SEO Guide Chapter 6: Link Building

The holy grail of SEO has long been links since the inception of search engines. While some people might say that links are being phased out, the truth is that they are still a vital role to SEO and will be for some time.

In fact, Matt Cutts (Head of Google’s Webspam Team) stated that they tried an experiment where they eliminate links from their algorithm but still ranked sites on all other factors. The results as you could expect were atrocious. Links are still a vital role to SEO and don’t let anybody tell you otherwise.

Link Building in 2014

Link building has been the subject of Google's Penguin update and it is widely considered to be one of the destructive updates for SEOs.

In the past, link building was about finding as many links as possible. In the early days of SEO, it didn't even matter where they were from, anchor text diversity did not matter, and the quality of links had no real effect if you built enough.

While some techniques still work from the past, most of the old link building techniques are long dead and should no longer be used.
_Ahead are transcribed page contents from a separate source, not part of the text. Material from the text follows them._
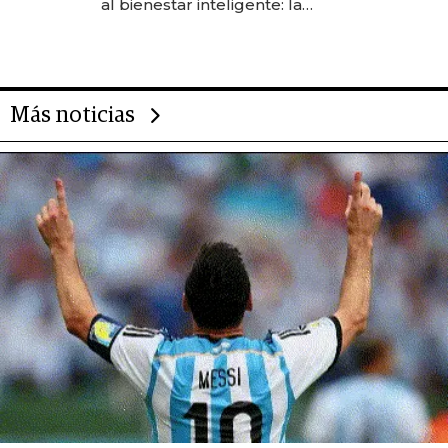
al bienestar inteligente: la
evolución de doc24 para
transformar a las organizaciones
Más noticias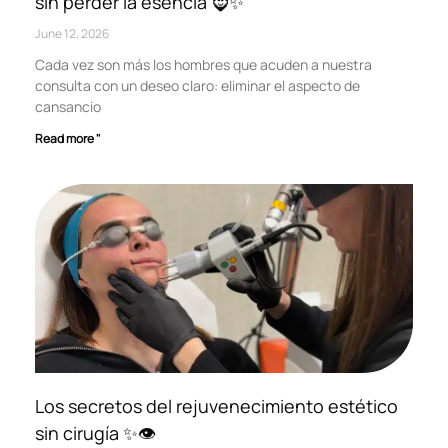
sin perder la esencia 🧔✨
June 12, 2026
Cada vez son más los hombres que acuden a nuestra
consulta con un deseo claro: eliminar el aspecto de
cansancio
Read more "
Los secretos del rejuvenecimiento estético
sin cirugía ✨👁️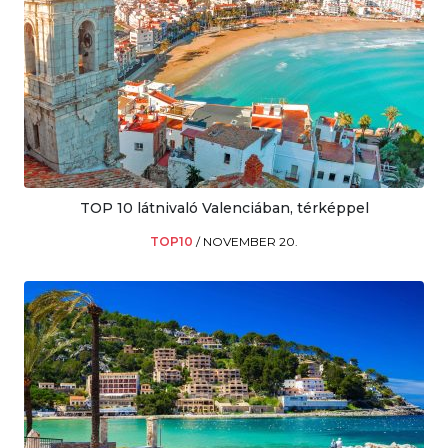
TOP 10 látnivaló Valenciában, térképpel
TOP10
/
NOVEMBER 20.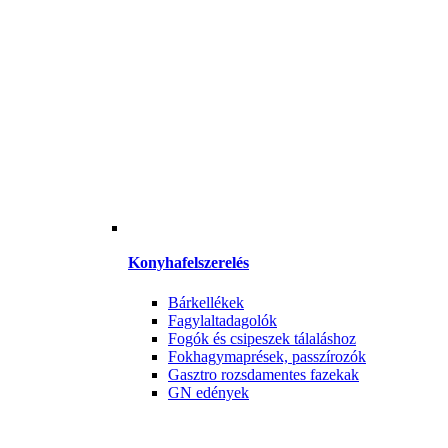
Konyhafelszerelés
Bárkellékek
Fagylaltadagolók
Fogók és csipeszek tálaláshoz
Fokhagymaprések, passzírozók
Gasztro rozsdamentes fazekak
GN edények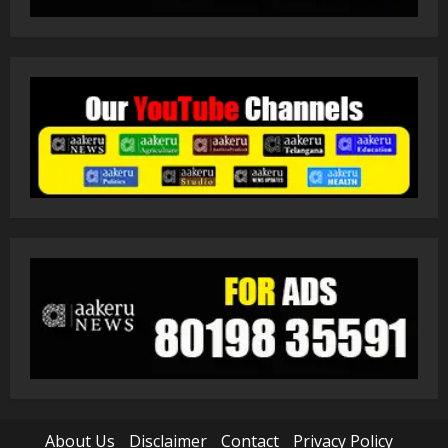
About Us
Disclaimer
Contact
Privacy Policy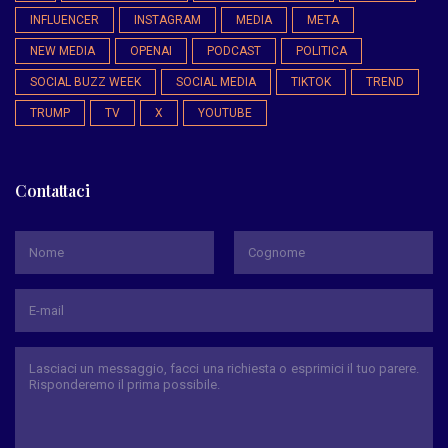
INFLUENCER
INSTAGRAM
MEDIA
META
NEW MEDIA
OPENAI
PODCAST
POLITICA
SOCIAL BUZZ WEEK
SOCIAL MEDIA
TIKTOK
TREND
TRUMP
TV
X
YOUTUBE
Contattaci
*
Nome
Cognome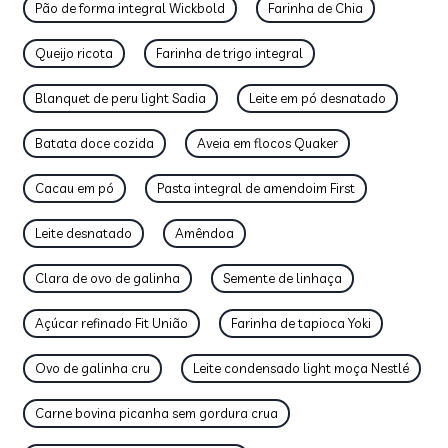
Pão de forma integral Wickbold
Farinha de Chia
Queijo ricota
Farinha de trigo integral
Blanquet de peru light Sadia
Leite em pó desnatado
Batata doce cozida
Aveia em flocos Quaker
Cacau em pó
Pasta integral de amendoim First
Leite desnatado
Amêndoa
Clara de ovo de galinha
Semente de linhaça
Açúcar refinado Fit União
Farinha de tapioca Yoki
Ovo de galinha cru
Leite condensado light moça Nestlé
Carne bovina picanha sem gordura crua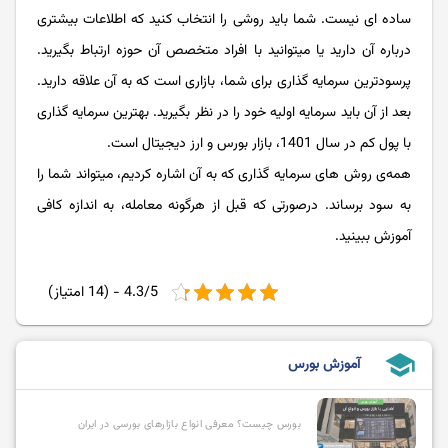
ساده ای نیست. شما باید روشی را انتخاب کنید که اطلاعات بیشتری
درباره آن دارید یا میتوانید با افراد متخصص آن حوزه ارتباط بگیرید.
پرسودترین سرمایه گذاری برای شما، بازاری است که به آن علاقه دارید.
بعد از آن باید سرمایه اولیه خود را در نظر بگیرید. بهترین سرمایه گذاری
با پول کم در سال 1401، بازار بورس و ارز دیجیتال است.
همه‌ی روش های سرمایه گذاری که به آن اشاره کردیم، میتواند شما را
به سود برساند. درصورتی که قبل از هرگونه معامله، به اندازه کافی
آموزش ببینید.
4.3/5 - (14 امتیاز)
school
آموزش بورس
بورس چیست؟ معرفی انواع بازارهای بورسی در ایران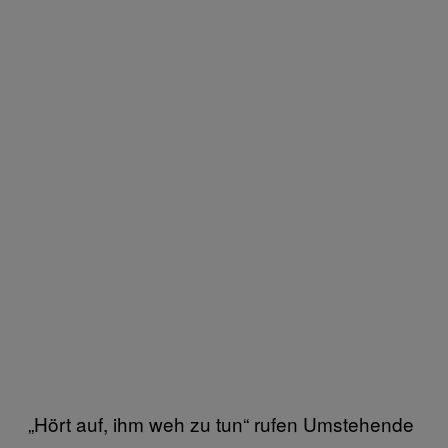
„Hört auf, ihm weh zu tun“ rufen Umstehende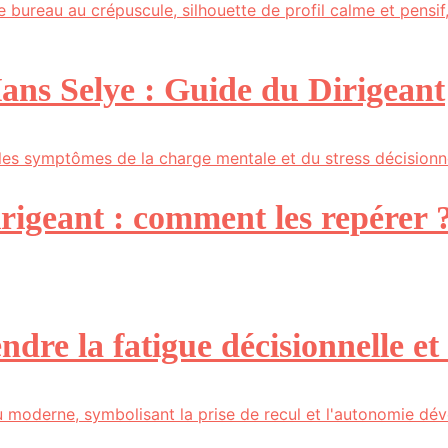
Hans Selye : Guide du Dirigeant
rigeant : comment les repérer 
dre la fatigue décisionnelle et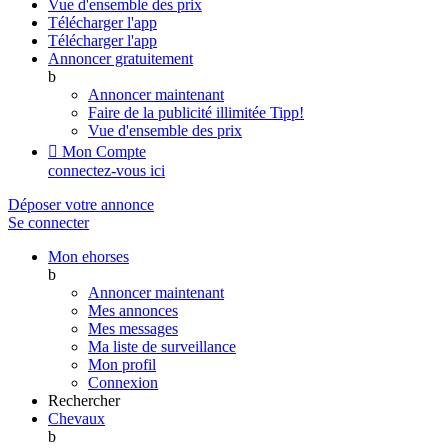
Vue d'ensemble des prix
Télécharger l'app
Télécharger l'app
Annoncer gratuitement
b
Annoncer maintenant
Faire de la publicité illimitée
Tipp!
Vue d'ensemble des prix

Mon Compte
connectez-vous ici
Déposer votre annonce
Se connecter
Mon ehorses
b
Annoncer maintenant
Mes annonces
Mes messages
Ma liste de surveillance
Mon profil
Connexion
Rechercher
Chevaux
b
Link Building – What Google Wants

Technically speaking, Google does not want you to build any manual links on your own. This is actually against their terms although Google has admitted that there is still some grey area related to this subject. What Google really wants is for you to earn links.

I know what you're thinking… How can I EARN links? Well, according to Google you can:

* Create content so amazing that people just naturally link to it and share it.
* Promote your content so it appears in front of the right audience, causing them to share and link to your content.
* Build relationships with people in your niche so they know your content is valuable and authoritative enough to share.
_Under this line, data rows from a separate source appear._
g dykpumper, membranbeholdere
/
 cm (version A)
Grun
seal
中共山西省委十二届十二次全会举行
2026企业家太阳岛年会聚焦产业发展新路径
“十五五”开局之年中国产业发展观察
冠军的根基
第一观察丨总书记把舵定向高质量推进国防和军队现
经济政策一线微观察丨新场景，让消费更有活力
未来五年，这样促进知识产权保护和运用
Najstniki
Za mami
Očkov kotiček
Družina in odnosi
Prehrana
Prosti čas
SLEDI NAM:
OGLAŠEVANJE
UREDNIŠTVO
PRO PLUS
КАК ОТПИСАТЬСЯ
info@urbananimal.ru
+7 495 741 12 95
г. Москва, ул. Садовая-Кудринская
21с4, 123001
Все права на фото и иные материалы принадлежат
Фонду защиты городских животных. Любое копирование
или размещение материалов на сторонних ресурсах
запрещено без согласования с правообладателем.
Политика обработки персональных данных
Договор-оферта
This is incredibly difficult for some people and this is why building is brand takes more than a few days. Remember, Rome wasn't built in a day and neither should your website either. Still, there's nothing wrong with actively searching for links and most so-called “white hat” SEOs would agree that certain techniques are okay.

Finding Quality Links

Finding quality links are essential to your link building efforts. Before accepting a link, you should evaluate the link to determine whether or not the link will help or harm your site. To do so, look at the site and see if:

* The site is relevant to your content.
* The content quality is superb.
* The design is clean and professional.
* Links coming into the site are high-quality links.
* You’d be comfortable associating your brand with the site in question.
* Advertising is carefully placed and does not overrun the site.

If the site fits many of these categories, then chances are the link from the site will be a quality link. In addition, always try to get a link from the sites ranking in the top-10 for your niche. They’re ranking in the first page for the reason. Try to suck some link juice from their site.

What About SEO Link Spam?

Any SEO blog will address spam or black hat SEO methods at some point. While Google has taken out the basic forms of spam and black hat SEO methods, the truth is that Black hat SEOs have evolved and are still ranking for several tough keywords using complex and smarter spam.
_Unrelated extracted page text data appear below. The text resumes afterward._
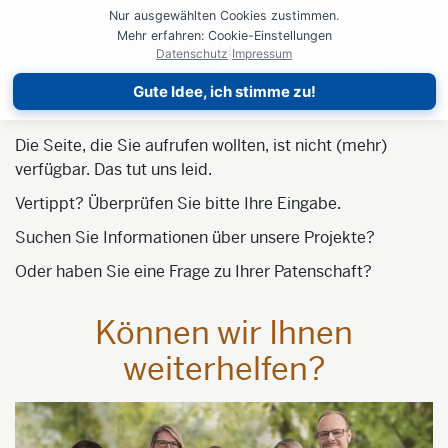
Nur ausgewählten Cookies zustimmen.
Mehr erfahren: Cookie-Einstellungen
Datenschutz
|
Impressum
(Quelle: Jakob Studnar)
Gute Idee, ich stimme zu!
Die Seite, die Sie aufrufen wollten, ist nicht (mehr)
verfügbar. Das tut uns leid.
Vertippt? Überprüfen Sie bitte Ihre Eingabe.
Suchen Sie Informationen über unsere Projekte?
Oder haben Sie eine Frage zu Ihrer Patenschaft?
Können wir Ihnen
weiterhelfen?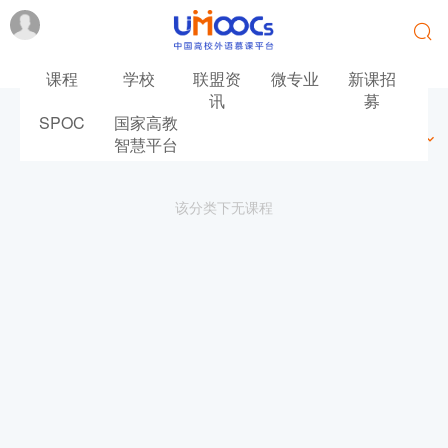
课程
学校
联盟资
微专业
新课招
讯
募
SPOC
国家高教
最新
最热
推荐
筛选
智慧平台
该分类下无课程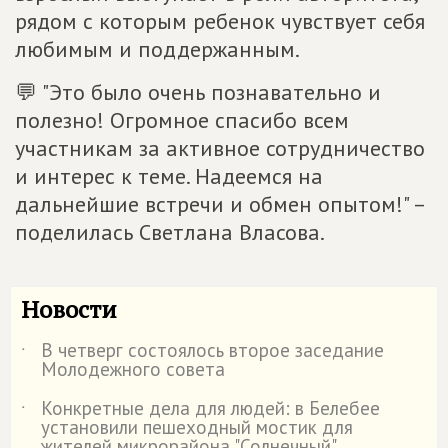
рядом с которым ребенок чувствует себя
любимым и поддержанным.
💬 "Это было очень познавательно и
полезно! Огромное спасибо всем
участникам за активное сотрудничество
и интерес к теме. Надеемся на
дальнейшие встречи и обмен опытом!" –
поделилась Светлана Власова.
Новости
В четверг состоялось второе заседание
˙
Молодежного совета
Конкретные дела для людей: в Белебее
˙
установили пешеходный мостик для
жителей микрорайона "Солнечный"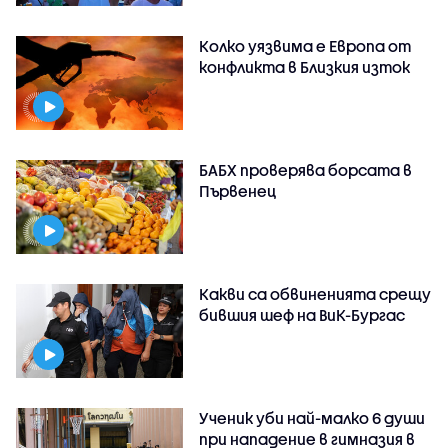
Колко уязвима е Европа от
конфликта в Близкия изток
БАБХ проверява борсата в
Първенец
Какви са обвиненията срещу
бившия шеф на ВиК-Бургас
Ученик уби най-малко 6 души
при нападение в гимназия в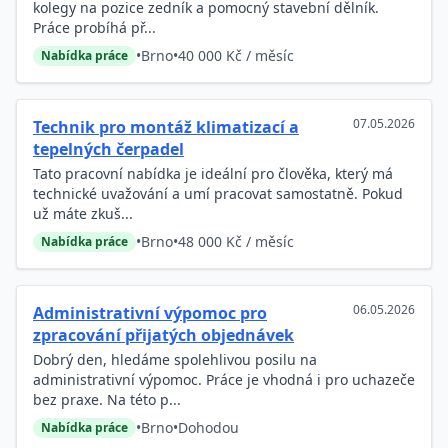
kolegy na pozice zedník a pomocný stavební dělník.
Práce probíhá př...
•
Brno
•
40 000 Kč / měsíc
Nabídka práce
07.05.2026
Technik pro montáž klimatizací a
tepelných čerpadel
Tato pracovní nabídka je ideální pro člověka, který má
technické uvažování a umí pracovat samostatně. Pokud
už máte zkuš...
•
Brno
•
48 000 Kč / měsíc
Nabídka práce
06.05.2026
Administrativní výpomoc pro
zpracování přijatých objednávek
Dobrý den, hledáme spolehlivou posilu na
administrativní výpomoc. Práce je vhodná i pro uchazeče
bez praxe. Na této p...
•
Brno
•
Dohodou
Nabídka práce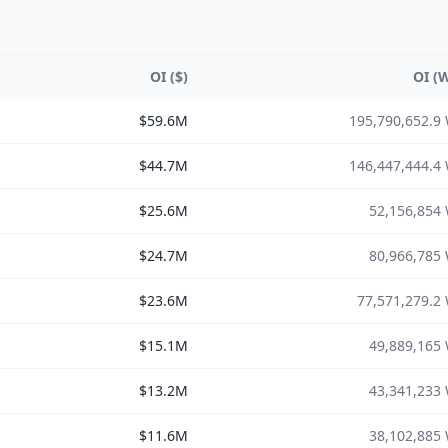
OI ($)
OI (
$59.6M
195,790,652.9
$44.7M
146,447,444.4
$25.6M
52,156,854
$24.7M
80,966,785
$23.6M
77,571,279.2
$15.1M
49,889,165
$13.2M
43,341,233
$11.6M
38,102,885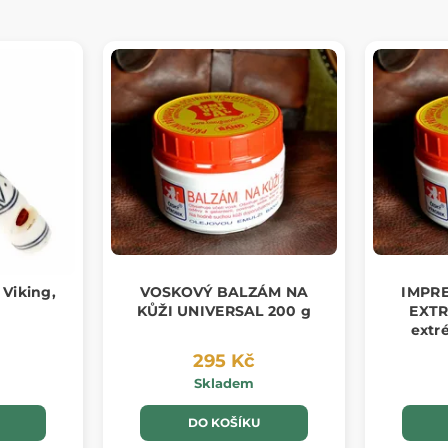
 Viking,
VOSKOVÝ BALZÁM NA
IMPR
KŮŽI UNIVERSAL 200 g
EXTR
extr
295 Kč
Skladem
DO KOŠÍKU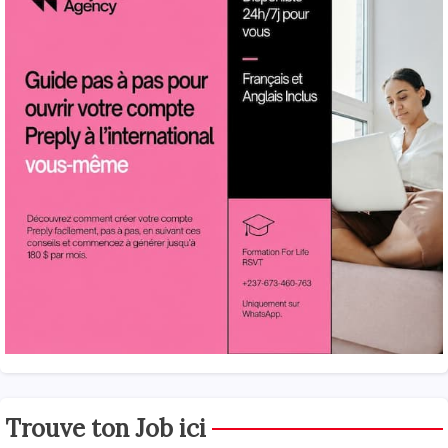
Trouve ton Job ici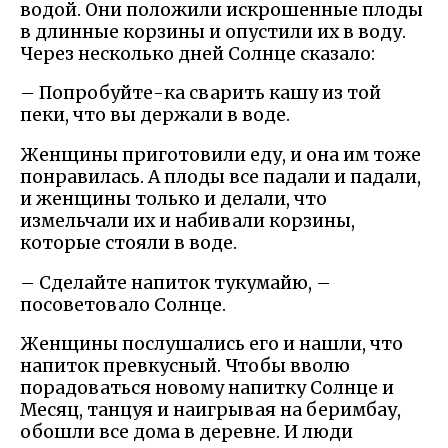
водой. Они положили искрошенные плоды
в длинные корзины и опустили их в воду.
Через несколько дней Солнце сказало:
– Попробуйте-ка сварить кашу из той
пеки, что вы держали в воде.
Женщины приготовили еду, и она им тоже
понравилась. А плоды все падали и падали,
и женщины только и делали, что
измельчали их и набивали корзины,
которые стояли в воде.
– Сделайте напиток тукумайю, –
посоветовало Солнце.
Женщины послушались его и нашли, что
напиток превкусный. Чтобы вволю
порадоваться новому напитку Солнце и
Месяц, танцуя и наигрывая на беримбау,
обошли все дома в деревне. И люди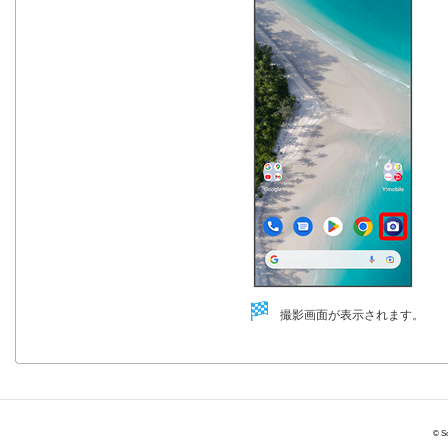
撮影画面が表示されます。
© So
If you’re trying to build a real brand, these methods do not have any role in your SEO strategy. Spam is still very shortsighted and you’ll always be one algorithm update away from having your entire portfolio of sites being wiped out. Build a brand that lasts and ignore black hat SEO all together.

In today’s world, link building is not about getting a lot of links. Instead, you’ll need to find quality links that are related to your website. These links will help build your brand and bring you quality traffic that you can leverage into potential customers.